Exercise brief
Turn every line of the records below into a numbered list, omitting any blank lines.

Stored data
----------

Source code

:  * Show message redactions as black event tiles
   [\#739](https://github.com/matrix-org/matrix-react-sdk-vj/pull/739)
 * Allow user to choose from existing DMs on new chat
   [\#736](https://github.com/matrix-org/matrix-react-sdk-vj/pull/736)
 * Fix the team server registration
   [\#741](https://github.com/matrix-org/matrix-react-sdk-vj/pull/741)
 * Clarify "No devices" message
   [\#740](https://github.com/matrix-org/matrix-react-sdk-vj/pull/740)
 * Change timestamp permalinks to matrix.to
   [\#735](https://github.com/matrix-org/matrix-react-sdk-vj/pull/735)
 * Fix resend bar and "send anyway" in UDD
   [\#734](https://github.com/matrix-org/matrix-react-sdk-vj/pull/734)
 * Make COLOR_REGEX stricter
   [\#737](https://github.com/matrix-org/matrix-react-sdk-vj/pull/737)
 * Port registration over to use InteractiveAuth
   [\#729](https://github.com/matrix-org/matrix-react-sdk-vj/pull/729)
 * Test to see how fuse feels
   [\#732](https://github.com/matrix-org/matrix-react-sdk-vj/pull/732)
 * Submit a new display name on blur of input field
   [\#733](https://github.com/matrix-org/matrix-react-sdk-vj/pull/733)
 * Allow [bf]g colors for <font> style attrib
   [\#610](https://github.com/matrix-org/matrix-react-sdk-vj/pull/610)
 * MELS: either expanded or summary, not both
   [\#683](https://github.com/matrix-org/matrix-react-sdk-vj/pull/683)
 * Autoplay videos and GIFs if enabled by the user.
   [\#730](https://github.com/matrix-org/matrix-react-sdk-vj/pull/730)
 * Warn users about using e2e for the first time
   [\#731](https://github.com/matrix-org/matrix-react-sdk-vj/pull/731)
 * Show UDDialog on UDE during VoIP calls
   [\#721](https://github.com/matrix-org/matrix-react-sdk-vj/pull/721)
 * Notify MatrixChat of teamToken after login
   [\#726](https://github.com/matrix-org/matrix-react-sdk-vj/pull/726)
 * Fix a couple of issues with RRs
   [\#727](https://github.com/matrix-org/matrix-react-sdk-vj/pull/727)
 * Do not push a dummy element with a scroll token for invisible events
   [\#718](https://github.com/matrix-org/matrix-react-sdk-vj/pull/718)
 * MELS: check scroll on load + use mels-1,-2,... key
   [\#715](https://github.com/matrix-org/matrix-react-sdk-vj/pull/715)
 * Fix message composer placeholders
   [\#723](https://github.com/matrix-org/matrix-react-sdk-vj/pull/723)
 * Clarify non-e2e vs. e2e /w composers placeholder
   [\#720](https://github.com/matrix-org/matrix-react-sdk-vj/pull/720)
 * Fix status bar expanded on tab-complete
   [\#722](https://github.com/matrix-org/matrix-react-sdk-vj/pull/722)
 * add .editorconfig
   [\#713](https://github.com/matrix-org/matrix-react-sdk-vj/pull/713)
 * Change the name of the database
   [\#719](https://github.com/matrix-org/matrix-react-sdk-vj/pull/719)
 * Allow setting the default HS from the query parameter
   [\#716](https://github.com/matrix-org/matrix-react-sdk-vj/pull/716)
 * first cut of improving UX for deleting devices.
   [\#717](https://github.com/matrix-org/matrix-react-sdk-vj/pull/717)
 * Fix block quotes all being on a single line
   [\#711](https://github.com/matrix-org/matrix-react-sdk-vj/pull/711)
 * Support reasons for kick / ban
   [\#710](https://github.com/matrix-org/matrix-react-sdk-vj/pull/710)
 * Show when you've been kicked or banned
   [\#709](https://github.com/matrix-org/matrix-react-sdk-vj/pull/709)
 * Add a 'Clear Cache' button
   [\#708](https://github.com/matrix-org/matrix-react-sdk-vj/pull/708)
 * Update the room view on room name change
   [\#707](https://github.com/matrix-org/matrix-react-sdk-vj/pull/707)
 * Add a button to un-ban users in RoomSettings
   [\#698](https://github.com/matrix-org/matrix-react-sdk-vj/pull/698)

----------

Your response
1. Source code
2. :  * Show message redactions as black event tiles
3.    [\#739](https://github.com/matrix-org/matrix-react-sdk-vj/pull/739)
4.  * Allow user to choose from existing DMs on new chat
5.    [\#736](https://github.com/matrix-org/matrix-react-sdk-vj/pull/736)
6.  * Fix the team server registration
7.    [\#741](https://github.com/matrix-org/matrix-react-sdk-vj/pull/741)
8.  * Clarify "No devices" message
9.    [\#740](https://github.com/matrix-org/matrix-react-sdk-vj/pull/740)
10.  * Change timestamp permalinks to matrix.to
11.    [\#735](https://github.com/matrix-org/matrix-react-sdk-vj/pull/735)
12.  * Fix resend bar and "send anyway" in UDD
13.    [\#734](https://github.com/matrix-org/matrix-react-sdk-vj/pull/734)
14.  * Make COLOR_REGEX stricter
15.    [\#737](https://github.com/matrix-org/matrix-react-sdk-vj/pull/737)
16.  * Port registration over to use InteractiveAuth
17.    [\#729](https://github.com/matrix-org/matrix-react-sdk-vj/pull/729)
18.  * Test to see how fuse feels
19.    [\#732](https://github.com/matrix-org/matrix-react-sdk-vj/pull/732)
20.  * Submit a new display name on blur of input field
21.    [\#733](https://github.com/matrix-org/matrix-react-sdk-vj/pull/733)
22.  * Allow [bf]g colors for <font> style attrib
23.    [\#610](https://github.com/matrix-org/matrix-react-sdk-vj/pull/610)
24.  * MELS: either expanded or summary, not both
25.    [\#683](https://github.com/matrix-org/matrix-react-sdk-vj/pull/683)
26.  * Autoplay videos and GIFs if enabled by the user.
27.    [\#730](https://github.com/matrix-org/matrix-react-sdk-vj/pull/730)
28.  * Warn users about using e2e for the first time
29.    [\#731](https://github.com/matrix-org/matrix-react-sdk-vj/pull/731)
30.  * Show UDDialog on UDE during VoIP calls
31.    [\#721](https://github.com/matrix-org/matrix-react-sdk-vj/pull/721)
32.  * Notify MatrixChat of teamToken after login
33.    [\#726](https://github.com/matrix-org/matrix-react-sdk-vj/pull/726)
34.  * Fix a couple of issues with RRs
35.    [\#727](https://github.com/matrix-org/matrix-react-sdk-vj/pull/727)
36.  * Do not push a dummy element with a scroll token for invisible events
37.    [\#718](https://github.com/matrix-org/matrix-react-sdk-vj/pull/718)
38.  * MELS: check scroll on load + use mels-1,-2,... key
39.    [\#715](https://github.com/matrix-org/matrix-react-sdk-vj/pull/715)
40.  * Fix message composer placeholders
41.    [\#723](https://github.com/matrix-org/matrix-react-sdk-vj/pull/723)
42.  * Clarify non-e2e vs. e2e /w composers placeholder
43.    [\#720](https://github.com/matrix-org/matrix-react-sdk-vj/pull/720)
44.  * Fix status bar expanded on tab-complete
45.    [\#722](https://github.com/matrix-org/matrix-react-sdk-vj/pull/722)
46.  * add .editorconfig
47.    [\#713](https://github.com/matrix-org/matrix-react-sdk-vj/pull/713)
48.  * Change the name of the database
49.    [\#719](https://github.com/matrix-org/matrix-react-sdk-vj/pull/719)
50.  * Allow setting the default HS from the query parameter
51.    [\#716](https://github.com/matrix-org/matrix-react-sdk-vj/pull/716)
52.  * first cut of improving UX for deleting devices.
53.    [\#717](https://github.com/matrix-org/matrix-react-sdk-vj/pull/717)
54.  * Fix block quotes all being on a single line
55.    [\#711](https://github.com/matrix-org/matrix-react-sdk-vj/pull/711)
56.  * Support reasons for kick / ban
57.    [\#710](https://github.com/matrix-org/matrix-react-sdk-vj/pull/710)
58.  * Show when you've been kicked or banned
59.    [\#709](https://github.com/matrix-org/matrix-react-sdk-vj/pull/709)
60.  * Add a 'Clear Cache' button
61.    [\#708](https://github.com/matrix-org/matrix-react-sdk-vj/pull/708)
62.  * Update the room view on room name change
63.    [\#707](https://github.com/matrix-org/matrix-react-sdk-vj/pull/707)
64.  * Add a button to un-ban users in RoomSettings
65.    [\#698](https://github.com/matrix-org/matrix-react-sdk-vj/pull/698)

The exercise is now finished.